Bu, “çevrekırım”a (ecocide) hem bir bahane hem de ona ön-ayak olan cahil cesaretinin bir başka nişanesiydi. Çünkü, sormak gerekirse, acaba neden doğa ya da (inançları mucibince) Allah, Marmara’nın ortasındaki Yassıada’da ağaç bitirmek yerine maki bitirmiş ve bu bitki örtüsü ile uyarlı bir ekosistem var etmiştir?..

Ve hangi hakla güneş ışınlarını emecek toprak bırakmamacasına orayı cehenneme döndüren bir betonlaşmaya gidilip, adeta çevrecilere “sus payı” nev’inden 100 ağaç dikmekten dem vurulmaktadır?..
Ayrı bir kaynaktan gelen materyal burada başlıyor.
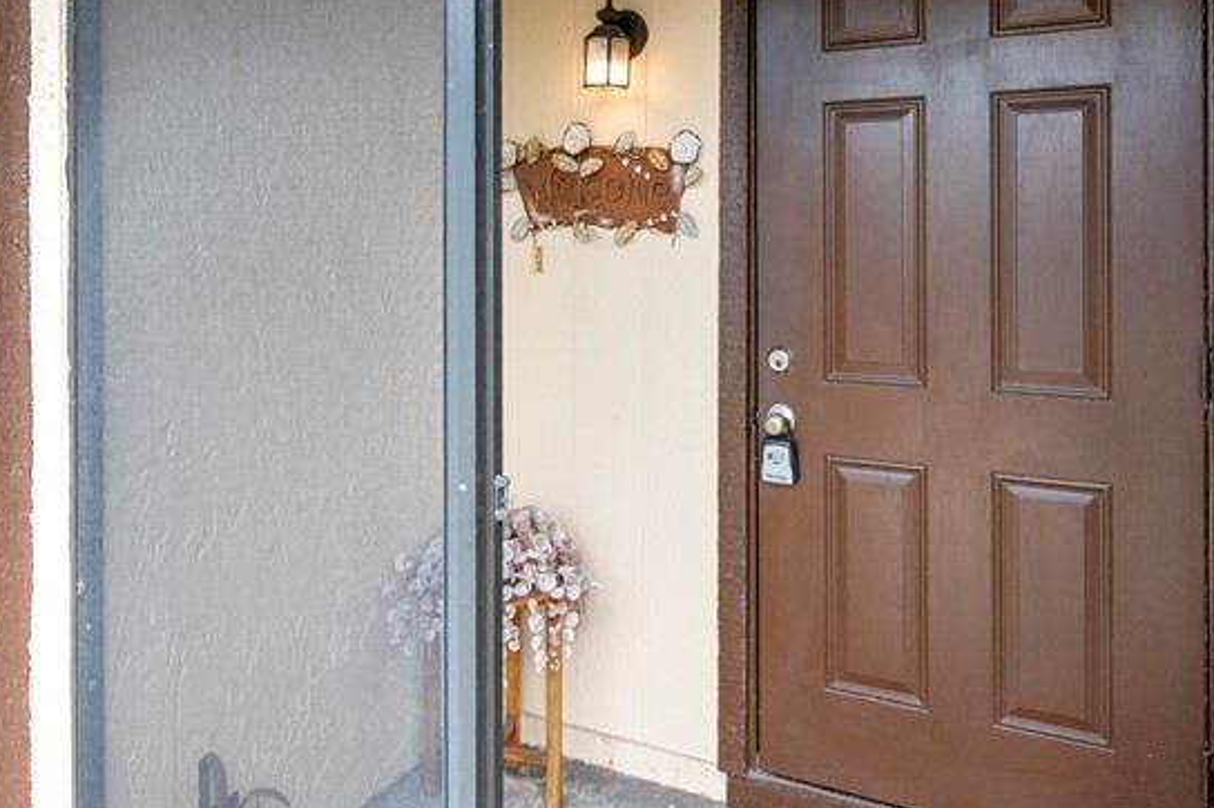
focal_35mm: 28
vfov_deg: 45.4
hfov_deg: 65.5
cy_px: 244
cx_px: 575
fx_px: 944
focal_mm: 14
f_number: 5
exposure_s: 1/250
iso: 100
Nedeni ortadaydı: TOBB-GTİ tarafından yürütülen 500 milyonluk bir projeydi bu ve “İnşaat Ya Resulullah” [1] şiarıyla hareket eden dinbaz iktidarın hükmünü sürdürebilmesi yolunda bu betonlaşmaya çok ama çok ihtiyacı vardı.

“Yassıada” denince isimleri büyük acı ve hüzünle akla gelen Demokrat Parti maktul ve mazlumları da ne yazık ki bu işin paravanıydılar.
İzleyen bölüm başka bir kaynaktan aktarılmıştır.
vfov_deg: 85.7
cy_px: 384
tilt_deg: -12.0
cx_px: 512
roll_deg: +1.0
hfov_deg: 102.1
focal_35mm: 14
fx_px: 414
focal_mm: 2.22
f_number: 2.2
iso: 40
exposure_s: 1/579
Yoksuldan alıp zengine veren AKP

AKP, özlüce ifade etmek gerekirse, bir dinbaz kapitalizm örneğidir. Erbakan çizgisinden gelen bu oluşum, Millî Görüş’ün anti-kapitalist özünü Özal’dan vârid ekonomik liberalizme (vahşi kapitalizme) “yedirmiş”, ama onun suretine bürünerek dindar (ve çoğu yoksul) kitlelerin gözüne girmiş, işi bitirmiştir.
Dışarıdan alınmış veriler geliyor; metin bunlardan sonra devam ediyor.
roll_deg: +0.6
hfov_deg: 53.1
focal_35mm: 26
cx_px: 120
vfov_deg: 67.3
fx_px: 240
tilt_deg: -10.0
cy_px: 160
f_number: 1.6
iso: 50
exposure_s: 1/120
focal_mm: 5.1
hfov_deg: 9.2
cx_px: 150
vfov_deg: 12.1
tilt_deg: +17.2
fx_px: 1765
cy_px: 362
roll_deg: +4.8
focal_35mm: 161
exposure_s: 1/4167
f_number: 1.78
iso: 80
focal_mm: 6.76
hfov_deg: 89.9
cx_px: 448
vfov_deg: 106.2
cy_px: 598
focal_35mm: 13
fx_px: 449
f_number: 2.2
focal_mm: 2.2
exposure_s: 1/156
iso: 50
AKP, efsanevi Robin Hood’un aksine, yoksuldan alıp zengine verendir. Ekonomi politikası gereği zengini gözetir. Bundan en büyük zararı görecek yoksulların karşısına da onların gerçeği (kendisinin zengine-meftunluğunu) görmesini perdelemek üzere bir kültürel-ideolojik bariyer olarak muhafazakârlıkla çıkar. O yüzden yap-işlet-devret modeliyle gerçekleştirilen “kalkınma hamleleri”nin kazananı müteahhit oligarklar, kaybedeni yoksul halktır. Ama bu “hamleler” halka “Osman Gazi” diye, “Yavuz Sultan Selim” diye, “18 Mart” diye, “Menderes-Zorlu-Polatkan” diye diye diye servis edilir, böylece onay, rıza, kabul alınır.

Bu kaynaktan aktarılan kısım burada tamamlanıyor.